Folkestone Tunnel

At the end of the 19th century Folkestone was one of the main seaside resorts of southern England, thanks to the coming of the railways and the advent of cross channel ferry services. Numerous Victorian buildings and period architecture, wide leafy avenues and sweeping promenade are testament to this. Folkestone as a port fell into decline and eventual closure as cross channel ferry services suffered severe competition from neighbouring port Dover. During the 1980's and 90's construction of the Channel Tunnel provided employment for many, and continues to do so. The Channel Tunnel, also known as Chunnel or le tunnel sous la Manche, is operated by Eurotunnel, and is 50 km long of which 39 km are undersea. It connects Folkestone in Kent, England with Sangatte in northern France. Rail services carry vehicles as well as passengers and freight. The Tunnel was a long-standing project that saw several false starts ' for more history, click here for Eurotunnel. Since Eurotunnel introduced the Folkestone to Calais Channel Tunnel route in 1994 and added a new dimension to cross channel travel, it has become a favourite and some 2.3 million motorists travelled in 2003 alone. The journey from Folkestone to Calais takes just 35 minutes. The Tunnel Passenger Terminal Building has all the modern facilities you would expect including information and tourist information Centres, wide selection of High Street shops, fast food restaurant, toilets, telephones, rest area, etc.

Folkestone History

The history of Folkestone began well before written records. Ruins excavated in 1924 revealed buildings that date prior to the Roman conquest of 43 AD. Also excavated were the ruins of a Roman villa dating from 100AD. Unlike her neighbours Dover and Lympne, Folkestone was not blessed with a river or deep water anchorage for large ships and was therefore not suitable as a major port. Instead the Romans viewed Folkestone as a strategic lookout and signalling post and built a minor base in the area known as East Wear Bay. It is believed that Romans remained in the area until the Roman withdrawal in 368 AD. By 1066, the time of the next great invasion, Folkestone was a mere hamlet occupied by fishermen and farm workers. In the following centuries, Folkestone became increasingly important for its fishing and later smuggling. Folkestone suffered severe damage in WW1 and only 20 years after the town was transformed, it again faced enemy activity. The rebuilding of Folkestone after the WWII was the birth of the modern town.

Folkestone Town Centre

Folkestone today is a town with sandy beaches, colourful gardens and charming people. Take a stroll down Folkestone's wide leafy avenues with cinnamon brick buildings, period architecture and Georgian stone columns. You can not miss the picturesque old High Street, working harbour, wide sweeping promenade with outstanding views, bandstand set amongst breathtaking flower arrangements and hosting regular outdoor concerts; a fine selection of restaurants, cafes, bistros, pubs, and old taverns. For those wanting to keep fit, there is a myriad of sports ' golf, windsurfing, skiing, sailing, badminton, volleyball, soccer, rugby, tennis, fishing, cricket, bowls, basketball, aerobics, karate, weight-training, swimming and cycling. There is a sports centre, swimming pool, bowling, ski centre and golf club. Charles Dickens said of Folkestone: "One of the prettiest watering places on the south coast. The situation is delightful, the air is delicious, and the breezy hills and downs, carpeted with wild thyme and decorated with millions of wild flowers are, on the faith of a pedestrian, perfect'.

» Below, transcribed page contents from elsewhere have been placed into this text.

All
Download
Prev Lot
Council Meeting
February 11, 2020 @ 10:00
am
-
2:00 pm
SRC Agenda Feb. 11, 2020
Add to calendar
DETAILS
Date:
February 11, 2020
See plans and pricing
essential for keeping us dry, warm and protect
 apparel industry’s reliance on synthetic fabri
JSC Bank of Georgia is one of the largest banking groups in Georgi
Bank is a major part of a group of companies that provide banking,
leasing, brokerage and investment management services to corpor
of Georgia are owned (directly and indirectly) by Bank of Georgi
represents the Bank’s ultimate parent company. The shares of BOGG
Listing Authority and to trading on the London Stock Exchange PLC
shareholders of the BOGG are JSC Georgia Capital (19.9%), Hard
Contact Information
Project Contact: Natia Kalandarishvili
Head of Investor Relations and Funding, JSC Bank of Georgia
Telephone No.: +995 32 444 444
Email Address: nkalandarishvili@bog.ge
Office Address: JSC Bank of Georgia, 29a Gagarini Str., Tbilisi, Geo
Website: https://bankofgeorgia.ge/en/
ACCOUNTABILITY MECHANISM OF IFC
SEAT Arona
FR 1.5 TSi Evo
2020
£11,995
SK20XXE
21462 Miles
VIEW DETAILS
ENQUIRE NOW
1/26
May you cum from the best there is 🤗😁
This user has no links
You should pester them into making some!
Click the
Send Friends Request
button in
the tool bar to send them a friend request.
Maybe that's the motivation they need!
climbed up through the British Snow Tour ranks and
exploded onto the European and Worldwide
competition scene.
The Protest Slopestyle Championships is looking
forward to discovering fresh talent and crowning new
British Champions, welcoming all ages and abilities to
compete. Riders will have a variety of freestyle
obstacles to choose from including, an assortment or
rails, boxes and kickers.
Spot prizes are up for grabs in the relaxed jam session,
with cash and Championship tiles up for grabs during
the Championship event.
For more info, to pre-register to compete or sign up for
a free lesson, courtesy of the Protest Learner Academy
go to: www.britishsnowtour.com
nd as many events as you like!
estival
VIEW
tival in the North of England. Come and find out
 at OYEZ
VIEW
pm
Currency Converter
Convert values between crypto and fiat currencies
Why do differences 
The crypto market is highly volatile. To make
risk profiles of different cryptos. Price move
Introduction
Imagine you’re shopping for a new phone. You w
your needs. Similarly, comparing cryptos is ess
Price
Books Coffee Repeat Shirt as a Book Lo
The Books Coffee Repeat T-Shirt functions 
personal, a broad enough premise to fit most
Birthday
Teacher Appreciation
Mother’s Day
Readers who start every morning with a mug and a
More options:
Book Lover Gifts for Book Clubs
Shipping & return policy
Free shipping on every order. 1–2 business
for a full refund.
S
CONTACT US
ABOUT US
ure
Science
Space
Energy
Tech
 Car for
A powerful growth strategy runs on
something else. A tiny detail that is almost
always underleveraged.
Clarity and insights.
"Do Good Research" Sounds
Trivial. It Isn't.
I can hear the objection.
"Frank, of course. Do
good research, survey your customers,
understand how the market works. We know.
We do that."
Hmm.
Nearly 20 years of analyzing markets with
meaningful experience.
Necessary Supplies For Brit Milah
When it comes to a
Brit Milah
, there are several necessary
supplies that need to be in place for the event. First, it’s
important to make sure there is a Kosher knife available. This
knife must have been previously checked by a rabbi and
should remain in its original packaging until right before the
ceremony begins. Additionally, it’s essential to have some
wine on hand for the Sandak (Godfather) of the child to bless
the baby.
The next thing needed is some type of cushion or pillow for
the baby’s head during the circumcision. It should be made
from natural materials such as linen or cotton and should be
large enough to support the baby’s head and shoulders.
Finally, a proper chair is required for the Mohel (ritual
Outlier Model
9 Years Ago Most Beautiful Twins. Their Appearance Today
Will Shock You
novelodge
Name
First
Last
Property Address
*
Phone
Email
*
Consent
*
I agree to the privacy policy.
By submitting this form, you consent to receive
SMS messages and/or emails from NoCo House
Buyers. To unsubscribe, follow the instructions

You should not miss Folkestone Museum with Folkestone's history on film, special exhibitions programme and hands on activities for children; Samphire Hoe: totally new area of land created from the Eurotunnel spoil at the base of Shakespeare Cliffs between Folkestone and Dover; Lower Leas Coastal Park: has had extensive works carried out to restore and develop the site which now includes the a cycle route (part of the Sustrans National Cycle Route), an amphitheatre and a large children's play area; Elham Valley Railway Museum: Local history, artefacts and memorabilia of the golden age of rail, pleasant gardens, ducks, doves and trains; McFarlane's Butterfly Centre: colourful butterflies from all over the world, flying free in their natural habitat of tropical greenhouse garden.

Folkestone Access by car

The Eurotunnel terminal at Folkestone is located at Junction 11A on the M20. From London expect a journey time of around 90 minutes.